━━━ EXTRACT ━━━

Feeling that support and love from my friends was actually one of the reasons I was so hopeful and confident in the post about my birthday. Especially in a time of big transitions, we’re so blessed to be surrounded by people who love us so much.

A Terrific Twosome

It is considered a universal truth that watching two toddlers means “you have your hands full.” At the least, it’s chaos; at the worst, a total and utter cluster. But despite the prevailing wisdom, we actually had a great time babysitting for our friends’ three and a half year old (Z) with our almost two year old.

We aren’t strangers to either taking care of our friends’ kids or Sprout hanging out with Z in particular. We did the babysitting kid-swap before, looking after another couple’s infant last year. Z has been over to our house a number of times, playing with Sprout while his dad Gamemasters (GMs) our gaming group. However, this was different from other times he had been over both because his parents weren’t present and we had to put him to bed. So we weren’t entirely sure what to expect.

━━━

= WHAT IS NEEDED =
Repeat the babysitting post word for word, everything from "We aren’t strangers" down to "what to expect.".

━━━ SUPPLIED MATERIAL ━━━

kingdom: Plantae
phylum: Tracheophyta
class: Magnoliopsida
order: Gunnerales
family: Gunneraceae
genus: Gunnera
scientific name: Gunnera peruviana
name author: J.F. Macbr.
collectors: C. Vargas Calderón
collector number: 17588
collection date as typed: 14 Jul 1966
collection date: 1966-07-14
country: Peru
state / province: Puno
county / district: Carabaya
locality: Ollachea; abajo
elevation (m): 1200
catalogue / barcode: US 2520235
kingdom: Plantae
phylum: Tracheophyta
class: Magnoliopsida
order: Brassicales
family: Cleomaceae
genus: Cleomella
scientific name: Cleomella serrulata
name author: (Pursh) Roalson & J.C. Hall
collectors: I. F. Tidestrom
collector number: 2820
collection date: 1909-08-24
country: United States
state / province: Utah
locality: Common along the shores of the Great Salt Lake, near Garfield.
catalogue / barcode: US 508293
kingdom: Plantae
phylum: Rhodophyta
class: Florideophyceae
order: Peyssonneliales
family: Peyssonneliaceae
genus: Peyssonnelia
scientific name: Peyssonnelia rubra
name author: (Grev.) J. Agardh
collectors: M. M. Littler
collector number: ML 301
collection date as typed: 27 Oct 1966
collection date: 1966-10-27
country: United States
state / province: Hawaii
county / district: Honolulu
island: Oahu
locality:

━━━

= RESULT FOR THIS TASK =
We aren’t strangers to either taking care of our friends’ kids or Sprout hanging out with Z in particular. We did the babysitting kid-swap before, looking after another couple’s infant last year. Z has been over to our house a number of times, playing with Sprout while his dad Gamemasters (GMs) our gaming group. However, this was different from other times he had been over both because his parents weren’t present and we had to put him to bed. So we weren’t entirely sure what to expect.